Try it — Scan the entries below for the word "Android", then copy each line that holds it.
** Opening Exercise material block **
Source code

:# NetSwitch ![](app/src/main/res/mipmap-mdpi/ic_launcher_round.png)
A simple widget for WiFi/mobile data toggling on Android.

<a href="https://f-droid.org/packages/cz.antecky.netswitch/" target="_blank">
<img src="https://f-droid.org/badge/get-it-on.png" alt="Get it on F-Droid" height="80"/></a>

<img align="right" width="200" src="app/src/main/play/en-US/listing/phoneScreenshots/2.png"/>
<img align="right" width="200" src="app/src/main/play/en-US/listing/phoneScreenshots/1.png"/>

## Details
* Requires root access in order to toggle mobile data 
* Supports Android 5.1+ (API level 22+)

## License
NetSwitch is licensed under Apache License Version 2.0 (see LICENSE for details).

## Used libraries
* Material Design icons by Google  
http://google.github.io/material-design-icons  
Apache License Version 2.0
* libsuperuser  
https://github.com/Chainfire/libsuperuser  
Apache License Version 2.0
** Closing Exercise material block **
Response area —
A simple widget for WiFi/mobile data toggling on Android.
* Supports Android 5.1+ (API level 22+)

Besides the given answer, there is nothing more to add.